**Collected data:**
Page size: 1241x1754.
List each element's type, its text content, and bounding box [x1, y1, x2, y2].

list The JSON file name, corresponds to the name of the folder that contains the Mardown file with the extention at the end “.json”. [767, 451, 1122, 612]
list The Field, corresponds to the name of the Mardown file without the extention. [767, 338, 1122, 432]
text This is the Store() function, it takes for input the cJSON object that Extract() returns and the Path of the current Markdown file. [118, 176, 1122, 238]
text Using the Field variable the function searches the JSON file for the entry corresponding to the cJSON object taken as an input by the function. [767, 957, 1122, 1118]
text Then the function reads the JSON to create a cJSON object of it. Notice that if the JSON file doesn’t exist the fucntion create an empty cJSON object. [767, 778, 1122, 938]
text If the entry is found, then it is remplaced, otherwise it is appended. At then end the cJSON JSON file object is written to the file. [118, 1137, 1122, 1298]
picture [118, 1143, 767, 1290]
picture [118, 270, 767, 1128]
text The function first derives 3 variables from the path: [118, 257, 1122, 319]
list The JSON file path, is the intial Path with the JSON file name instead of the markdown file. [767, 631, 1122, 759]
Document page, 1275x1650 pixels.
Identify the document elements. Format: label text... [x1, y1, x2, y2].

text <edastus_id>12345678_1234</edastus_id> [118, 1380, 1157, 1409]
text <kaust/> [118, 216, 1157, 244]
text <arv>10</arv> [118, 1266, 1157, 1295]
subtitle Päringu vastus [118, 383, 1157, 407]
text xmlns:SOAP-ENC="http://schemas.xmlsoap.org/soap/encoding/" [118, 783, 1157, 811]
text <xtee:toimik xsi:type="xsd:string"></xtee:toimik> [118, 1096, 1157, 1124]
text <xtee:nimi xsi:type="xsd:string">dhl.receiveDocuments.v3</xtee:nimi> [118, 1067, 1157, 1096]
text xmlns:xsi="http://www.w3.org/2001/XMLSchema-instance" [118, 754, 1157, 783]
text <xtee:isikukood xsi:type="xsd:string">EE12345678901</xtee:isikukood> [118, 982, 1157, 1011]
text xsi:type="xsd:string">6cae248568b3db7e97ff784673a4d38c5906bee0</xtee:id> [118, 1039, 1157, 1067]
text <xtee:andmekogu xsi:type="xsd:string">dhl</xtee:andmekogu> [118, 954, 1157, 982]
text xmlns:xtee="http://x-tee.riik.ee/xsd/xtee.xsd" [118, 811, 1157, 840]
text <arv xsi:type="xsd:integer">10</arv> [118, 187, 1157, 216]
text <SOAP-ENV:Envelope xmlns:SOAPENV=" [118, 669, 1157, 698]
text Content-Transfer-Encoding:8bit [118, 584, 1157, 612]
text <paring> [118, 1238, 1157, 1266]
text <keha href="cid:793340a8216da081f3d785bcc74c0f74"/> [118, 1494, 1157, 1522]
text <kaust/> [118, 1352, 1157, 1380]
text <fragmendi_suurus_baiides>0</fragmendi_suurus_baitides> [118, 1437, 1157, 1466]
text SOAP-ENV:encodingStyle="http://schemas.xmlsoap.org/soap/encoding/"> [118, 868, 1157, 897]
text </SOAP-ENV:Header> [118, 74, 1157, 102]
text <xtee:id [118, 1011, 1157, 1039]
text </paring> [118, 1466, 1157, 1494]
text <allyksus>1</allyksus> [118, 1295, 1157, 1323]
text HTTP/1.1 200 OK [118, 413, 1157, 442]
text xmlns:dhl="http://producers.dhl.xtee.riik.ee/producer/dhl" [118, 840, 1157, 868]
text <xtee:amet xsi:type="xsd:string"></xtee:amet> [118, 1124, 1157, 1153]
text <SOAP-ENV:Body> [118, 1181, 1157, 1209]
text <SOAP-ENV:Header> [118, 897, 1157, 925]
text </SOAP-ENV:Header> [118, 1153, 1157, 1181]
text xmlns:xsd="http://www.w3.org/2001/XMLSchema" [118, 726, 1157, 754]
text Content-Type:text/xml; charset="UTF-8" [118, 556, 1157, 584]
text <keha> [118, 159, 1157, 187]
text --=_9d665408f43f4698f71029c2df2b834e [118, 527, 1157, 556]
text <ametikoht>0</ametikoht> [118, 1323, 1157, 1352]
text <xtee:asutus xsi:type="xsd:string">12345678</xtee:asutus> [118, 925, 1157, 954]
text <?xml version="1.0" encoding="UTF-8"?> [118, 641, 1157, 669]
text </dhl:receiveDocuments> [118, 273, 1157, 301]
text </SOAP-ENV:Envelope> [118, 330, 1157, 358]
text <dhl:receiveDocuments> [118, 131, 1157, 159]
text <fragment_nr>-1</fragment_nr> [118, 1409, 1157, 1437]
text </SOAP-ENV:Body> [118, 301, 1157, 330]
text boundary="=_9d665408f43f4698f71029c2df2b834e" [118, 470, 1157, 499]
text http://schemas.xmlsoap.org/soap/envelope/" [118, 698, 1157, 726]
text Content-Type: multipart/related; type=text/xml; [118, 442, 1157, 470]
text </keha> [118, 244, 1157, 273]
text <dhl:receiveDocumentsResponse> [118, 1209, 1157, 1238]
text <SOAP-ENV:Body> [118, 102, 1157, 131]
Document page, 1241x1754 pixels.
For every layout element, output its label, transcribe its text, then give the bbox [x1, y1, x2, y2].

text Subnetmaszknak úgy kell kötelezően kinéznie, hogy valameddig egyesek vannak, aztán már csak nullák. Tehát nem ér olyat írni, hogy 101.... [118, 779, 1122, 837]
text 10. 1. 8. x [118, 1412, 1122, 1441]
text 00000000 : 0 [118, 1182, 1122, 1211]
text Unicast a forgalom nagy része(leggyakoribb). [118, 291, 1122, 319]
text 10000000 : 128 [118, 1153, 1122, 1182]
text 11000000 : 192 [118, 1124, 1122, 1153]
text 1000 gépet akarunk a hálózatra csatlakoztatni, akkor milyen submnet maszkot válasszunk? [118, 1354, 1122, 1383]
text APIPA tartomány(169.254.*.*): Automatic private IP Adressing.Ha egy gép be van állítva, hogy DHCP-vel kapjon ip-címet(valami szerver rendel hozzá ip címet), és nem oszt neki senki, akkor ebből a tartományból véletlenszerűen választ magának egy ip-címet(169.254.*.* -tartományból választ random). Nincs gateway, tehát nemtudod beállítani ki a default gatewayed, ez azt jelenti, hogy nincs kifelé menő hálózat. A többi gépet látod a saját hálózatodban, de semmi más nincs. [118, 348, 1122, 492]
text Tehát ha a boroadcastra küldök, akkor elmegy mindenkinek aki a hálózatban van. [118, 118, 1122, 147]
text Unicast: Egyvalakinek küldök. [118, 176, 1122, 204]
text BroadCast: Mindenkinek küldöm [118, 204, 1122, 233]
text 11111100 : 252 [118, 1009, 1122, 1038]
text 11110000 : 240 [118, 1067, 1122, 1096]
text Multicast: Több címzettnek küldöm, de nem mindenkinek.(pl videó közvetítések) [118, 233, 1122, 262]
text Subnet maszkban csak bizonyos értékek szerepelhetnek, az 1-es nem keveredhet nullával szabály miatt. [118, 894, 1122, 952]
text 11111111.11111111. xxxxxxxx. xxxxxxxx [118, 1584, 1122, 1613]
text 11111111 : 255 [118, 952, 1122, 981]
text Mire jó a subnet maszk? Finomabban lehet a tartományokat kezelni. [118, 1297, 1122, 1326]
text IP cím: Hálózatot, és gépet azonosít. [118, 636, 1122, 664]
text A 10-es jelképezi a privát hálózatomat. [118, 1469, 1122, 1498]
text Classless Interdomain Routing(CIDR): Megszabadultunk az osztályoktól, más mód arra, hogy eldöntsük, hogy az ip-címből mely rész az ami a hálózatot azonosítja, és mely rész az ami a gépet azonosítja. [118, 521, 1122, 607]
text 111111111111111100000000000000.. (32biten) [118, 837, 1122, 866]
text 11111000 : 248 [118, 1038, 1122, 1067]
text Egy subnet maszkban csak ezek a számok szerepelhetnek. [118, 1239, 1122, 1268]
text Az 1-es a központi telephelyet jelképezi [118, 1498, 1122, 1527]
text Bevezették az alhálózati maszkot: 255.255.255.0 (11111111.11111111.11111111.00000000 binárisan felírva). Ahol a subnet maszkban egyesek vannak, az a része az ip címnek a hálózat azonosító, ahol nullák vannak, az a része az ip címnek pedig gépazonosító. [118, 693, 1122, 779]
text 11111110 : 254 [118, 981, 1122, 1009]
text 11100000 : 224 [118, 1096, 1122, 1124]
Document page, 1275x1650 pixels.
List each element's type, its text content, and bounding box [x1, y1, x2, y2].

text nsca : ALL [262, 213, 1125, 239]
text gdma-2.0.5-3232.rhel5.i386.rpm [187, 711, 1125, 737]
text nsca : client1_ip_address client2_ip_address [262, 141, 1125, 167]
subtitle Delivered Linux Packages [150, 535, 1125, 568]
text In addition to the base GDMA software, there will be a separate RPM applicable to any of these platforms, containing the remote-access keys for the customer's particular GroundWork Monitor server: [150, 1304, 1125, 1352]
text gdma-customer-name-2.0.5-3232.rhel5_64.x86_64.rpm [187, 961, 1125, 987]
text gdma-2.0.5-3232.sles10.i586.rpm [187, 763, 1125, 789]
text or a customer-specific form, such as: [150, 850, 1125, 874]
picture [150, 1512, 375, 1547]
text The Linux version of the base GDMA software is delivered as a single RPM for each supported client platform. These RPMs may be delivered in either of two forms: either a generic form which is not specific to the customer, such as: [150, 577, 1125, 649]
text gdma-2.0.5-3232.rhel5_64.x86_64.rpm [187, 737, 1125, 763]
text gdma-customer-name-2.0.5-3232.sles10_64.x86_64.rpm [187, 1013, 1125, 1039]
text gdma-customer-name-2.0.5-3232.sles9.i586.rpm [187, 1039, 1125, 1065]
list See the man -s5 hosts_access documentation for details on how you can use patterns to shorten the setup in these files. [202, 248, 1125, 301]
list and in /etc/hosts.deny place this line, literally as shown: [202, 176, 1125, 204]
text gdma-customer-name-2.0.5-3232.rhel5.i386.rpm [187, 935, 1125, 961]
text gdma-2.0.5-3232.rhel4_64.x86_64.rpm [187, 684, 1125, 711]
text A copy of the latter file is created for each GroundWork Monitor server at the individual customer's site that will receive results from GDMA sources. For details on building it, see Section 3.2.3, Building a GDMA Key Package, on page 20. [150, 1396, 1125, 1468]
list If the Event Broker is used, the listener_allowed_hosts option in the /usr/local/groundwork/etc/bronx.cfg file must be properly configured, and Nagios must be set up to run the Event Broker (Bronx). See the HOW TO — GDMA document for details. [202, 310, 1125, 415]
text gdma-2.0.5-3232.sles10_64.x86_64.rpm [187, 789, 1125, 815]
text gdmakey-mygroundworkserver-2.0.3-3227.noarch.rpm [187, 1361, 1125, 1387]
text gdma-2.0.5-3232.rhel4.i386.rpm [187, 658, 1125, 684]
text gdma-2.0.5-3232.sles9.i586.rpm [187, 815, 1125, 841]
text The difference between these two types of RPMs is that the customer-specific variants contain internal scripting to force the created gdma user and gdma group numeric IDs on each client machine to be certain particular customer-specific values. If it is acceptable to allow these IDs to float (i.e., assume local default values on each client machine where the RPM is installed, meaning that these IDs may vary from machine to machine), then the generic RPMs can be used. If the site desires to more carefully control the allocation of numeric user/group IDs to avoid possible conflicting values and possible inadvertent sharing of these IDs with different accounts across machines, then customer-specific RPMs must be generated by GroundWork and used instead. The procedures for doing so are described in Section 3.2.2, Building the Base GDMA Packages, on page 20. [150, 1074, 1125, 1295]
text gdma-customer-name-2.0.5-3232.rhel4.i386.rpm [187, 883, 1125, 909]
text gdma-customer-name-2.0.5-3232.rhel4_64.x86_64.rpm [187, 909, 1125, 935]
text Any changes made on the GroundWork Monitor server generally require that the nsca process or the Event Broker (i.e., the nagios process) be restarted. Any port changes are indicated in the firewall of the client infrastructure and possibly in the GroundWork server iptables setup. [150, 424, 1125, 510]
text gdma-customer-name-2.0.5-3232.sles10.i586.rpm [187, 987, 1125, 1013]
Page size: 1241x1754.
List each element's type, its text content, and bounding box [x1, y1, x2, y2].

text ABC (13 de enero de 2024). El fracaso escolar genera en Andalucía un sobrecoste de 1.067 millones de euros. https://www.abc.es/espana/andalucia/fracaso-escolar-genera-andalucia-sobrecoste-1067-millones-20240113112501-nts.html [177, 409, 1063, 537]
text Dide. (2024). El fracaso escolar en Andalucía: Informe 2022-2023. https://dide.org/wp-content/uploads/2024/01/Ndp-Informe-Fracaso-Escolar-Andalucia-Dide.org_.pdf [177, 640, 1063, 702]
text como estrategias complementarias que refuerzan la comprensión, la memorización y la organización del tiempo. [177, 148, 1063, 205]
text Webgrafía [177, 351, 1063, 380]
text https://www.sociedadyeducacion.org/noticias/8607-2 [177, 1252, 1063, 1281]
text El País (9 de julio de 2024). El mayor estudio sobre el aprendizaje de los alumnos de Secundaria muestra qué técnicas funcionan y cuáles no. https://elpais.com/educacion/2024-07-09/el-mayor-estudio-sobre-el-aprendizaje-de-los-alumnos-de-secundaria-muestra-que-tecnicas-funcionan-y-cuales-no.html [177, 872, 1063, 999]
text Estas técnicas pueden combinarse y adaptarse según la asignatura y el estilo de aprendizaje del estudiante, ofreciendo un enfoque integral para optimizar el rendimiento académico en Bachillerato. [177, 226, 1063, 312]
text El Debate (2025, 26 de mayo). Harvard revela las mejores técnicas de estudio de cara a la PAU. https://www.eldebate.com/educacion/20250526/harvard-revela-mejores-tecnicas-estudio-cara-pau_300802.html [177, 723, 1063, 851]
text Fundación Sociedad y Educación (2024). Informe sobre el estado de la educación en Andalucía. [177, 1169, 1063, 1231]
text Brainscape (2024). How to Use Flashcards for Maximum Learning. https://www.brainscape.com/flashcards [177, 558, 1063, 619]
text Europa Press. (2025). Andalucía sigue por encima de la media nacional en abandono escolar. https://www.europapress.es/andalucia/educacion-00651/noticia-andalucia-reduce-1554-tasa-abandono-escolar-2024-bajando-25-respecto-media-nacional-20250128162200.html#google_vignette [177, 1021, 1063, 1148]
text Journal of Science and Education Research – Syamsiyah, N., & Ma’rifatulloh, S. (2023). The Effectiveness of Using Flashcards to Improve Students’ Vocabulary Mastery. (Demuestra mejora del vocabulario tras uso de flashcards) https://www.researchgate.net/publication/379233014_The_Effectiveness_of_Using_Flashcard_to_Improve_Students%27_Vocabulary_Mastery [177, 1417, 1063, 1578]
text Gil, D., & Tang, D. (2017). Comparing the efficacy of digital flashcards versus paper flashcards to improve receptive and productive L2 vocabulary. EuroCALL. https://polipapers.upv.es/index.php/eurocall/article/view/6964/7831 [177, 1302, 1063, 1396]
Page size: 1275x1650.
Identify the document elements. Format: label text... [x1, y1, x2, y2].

**TO DO:** Write out the lines of the data verbatim, beginning with the line containing "text Subnetmaszknak úgy" and continuing through the line containing "text Unicast: Egyvalakinek".

**OUTPUT FOR THIS TASK:**
text Subnetmaszknak úgy kell kötelezően kinéznie, hogy valameddig egyesek vannak, aztán már csak nullák. Tehát nem ér olyat írni, hogy 101.... [118, 779, 1122, 837]
text 10. 1. 8. x [118, 1412, 1122, 1441]
text 00000000 : 0 [118, 1182, 1122, 1211]
text Unicast a forgalom nagy része(leggyakoribb). [118, 291, 1122, 319]
text 10000000 : 128 [118, 1153, 1122, 1182]
text 11000000 : 192 [118, 1124, 1122, 1153]
text 1000 gépet akarunk a hálózatra csatlakoztatni, akkor milyen submnet maszkot válasszunk? [118, 1354, 1122, 1383]
text APIPA tartomány(169.254.*.*): Automatic private IP Adressing.Ha egy gép be van állítva, hogy DHCP-vel kapjon ip-címet(valami szerver rendel hozzá ip címet), és nem oszt neki senki, akkor ebből a tartományból véletlenszerűen választ magának egy ip-címet(169.254.*.* -tartományból választ random). Nincs gateway, tehát nemtudod beállítani ki a default gatewayed, ez azt jelenti, hogy nincs kifelé menő hálózat. A többi gépet látod a saját hálózatodban, de semmi más nincs. [118, 348, 1122, 492]
text Tehát ha a boroadcastra küldök, akkor elmegy mindenkinek aki a hálózatban van. [118, 118, 1122, 147]
text Unicast: Egyvalakinek küldök. [118, 176, 1122, 204]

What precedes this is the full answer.